Voir son fils pétarader dans le village avec ses amis du Club ne l’inquiète pas vraiment. Quelques semaines plus tard, pourtant, à l’insu de son père, Jules est inscrit, par le secrétaire de son club, pour défendre les couleurs de l’Union Motor, à la très officielle – et très réputée – course de Sorinnes, sur les hauteurs de Dinant.

A cette époque, les courses sont épiques à tous égards. Les machines, sans fourche télescopique, sans suspension arrière et avec des freins plus qu’approximatifs, n’offrent que très peu de sécurité. Il n’est pas rare qu’elles tombent en panne. Perte d’huile, pneu crevé, bougie défectueuse…

Un point du règlement est formel : Le pilote a le droit de réparer sa moto en-dehors du stand, pour autant qu’il n’utilise que les outils et pièces de réparation qu’il a emportés au départ. Les motards se trimballent donc avec une clef à molette dans la botte, un ou deux pneus autour du cou et des bougies plein les poches.

Trois catégories distinguent alors les pilotes : Juniors, Seniors et Experts.
Quels que soient leur expérience et leur âge, les mécaniciens, du fait de leurs connaissances présumées, devaient s’inscrire d’office comme Seniors. Jules est apprenti mécanicien. Il devrait donc s’aligner comme Senior. Mais sa jeunesse, son inexpérience et le peu de moyens dont le club dispose pousse le secrétaire, Fernand Dogot, à le faire passer pour… électricien afin de l’inscrire comme Junior.

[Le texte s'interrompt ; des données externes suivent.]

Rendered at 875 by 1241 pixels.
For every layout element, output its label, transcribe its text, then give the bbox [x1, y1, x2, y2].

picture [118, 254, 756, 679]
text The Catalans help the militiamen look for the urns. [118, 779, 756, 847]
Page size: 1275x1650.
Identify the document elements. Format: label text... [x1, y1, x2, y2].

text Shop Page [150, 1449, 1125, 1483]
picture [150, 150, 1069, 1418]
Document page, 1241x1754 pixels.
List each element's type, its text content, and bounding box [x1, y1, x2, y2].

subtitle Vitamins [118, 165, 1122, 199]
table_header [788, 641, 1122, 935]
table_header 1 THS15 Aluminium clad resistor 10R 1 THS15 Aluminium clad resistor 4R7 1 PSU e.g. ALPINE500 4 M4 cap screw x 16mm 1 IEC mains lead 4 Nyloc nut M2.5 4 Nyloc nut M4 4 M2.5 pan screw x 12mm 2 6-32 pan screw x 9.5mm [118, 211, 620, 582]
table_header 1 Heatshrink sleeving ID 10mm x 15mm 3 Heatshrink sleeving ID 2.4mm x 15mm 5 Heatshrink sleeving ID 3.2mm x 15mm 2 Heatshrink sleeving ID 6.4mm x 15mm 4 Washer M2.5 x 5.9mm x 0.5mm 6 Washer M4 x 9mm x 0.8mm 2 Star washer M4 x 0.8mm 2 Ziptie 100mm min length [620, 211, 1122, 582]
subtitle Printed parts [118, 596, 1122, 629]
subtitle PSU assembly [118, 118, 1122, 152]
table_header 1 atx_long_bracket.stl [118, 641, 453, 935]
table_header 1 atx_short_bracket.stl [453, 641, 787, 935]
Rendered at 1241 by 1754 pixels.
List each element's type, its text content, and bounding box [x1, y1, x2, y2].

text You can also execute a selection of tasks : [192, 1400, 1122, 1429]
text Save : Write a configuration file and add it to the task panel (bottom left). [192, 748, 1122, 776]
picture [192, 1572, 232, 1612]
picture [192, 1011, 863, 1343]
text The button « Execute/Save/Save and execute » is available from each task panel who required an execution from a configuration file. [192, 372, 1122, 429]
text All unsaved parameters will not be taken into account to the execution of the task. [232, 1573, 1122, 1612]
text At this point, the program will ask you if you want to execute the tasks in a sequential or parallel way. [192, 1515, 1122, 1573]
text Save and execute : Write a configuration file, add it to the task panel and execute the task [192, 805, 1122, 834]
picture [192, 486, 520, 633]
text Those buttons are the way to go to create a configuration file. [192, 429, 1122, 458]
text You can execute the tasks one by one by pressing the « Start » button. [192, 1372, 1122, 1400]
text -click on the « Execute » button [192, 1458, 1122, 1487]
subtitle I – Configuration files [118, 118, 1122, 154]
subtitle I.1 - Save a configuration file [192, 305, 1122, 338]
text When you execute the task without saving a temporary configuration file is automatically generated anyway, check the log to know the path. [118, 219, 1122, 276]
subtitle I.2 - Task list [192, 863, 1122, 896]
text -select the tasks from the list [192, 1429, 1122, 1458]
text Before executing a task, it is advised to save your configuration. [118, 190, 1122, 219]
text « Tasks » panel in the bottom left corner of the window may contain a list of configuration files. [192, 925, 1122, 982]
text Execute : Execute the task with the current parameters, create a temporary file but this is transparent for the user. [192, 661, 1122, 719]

Contre toute attente, Jules gagne – toutes catégories confondues ! - et est aussitôt disqualifié, suite à la dénonciation de la supercherie par l’équipe perdante, l’écurie « Breslau ».
L’épisode aurait pu rester anecdotique.
Sauf qu’au retour au village, la victoire fait du bruit.
Et c’est ainsi que le père Tacheny va apprendre les deux nouvelles en même temps :

« Ton fils a gagné ! Mais il a été disqualifi酠».

Emile voit rouge. Il s’empare aussitôt d’une hache pour détruire l’objet de tous les dangers. La moto est introuvable... cachée sous un tas de fagot à quelques centaines de mètres de la maison. Le père a peur pour son fils. « C’est un sport de fous ! » Mais Jules n’en démord pas. Et au village, tout le monde en parle ! Emile se laisse finalement convaincre et abdique face à la ténacité de son fils. Malgré l’anxiété qu’il éprouvera toujours, c’est d’accord, il va l’aider.

Le Club de l’Union Motor compte désormais un pilote en son sein.
Et le talent de Jules va agir comme un véritable catalyseur. Le Club concentre désormais ses efforts sur l’organisation d’un Grand Prix de vitesse. Ses membres ont assisté aux courses voisines et ils ont vite compris l’intérêt des courses sur circuit fermé. Le public accroche et avec un pilote local, la ferveur s’installe. Mais pour cela, il faut un endroit où, pilotes et machines pourront donner le meilleur d’eux-mêmes.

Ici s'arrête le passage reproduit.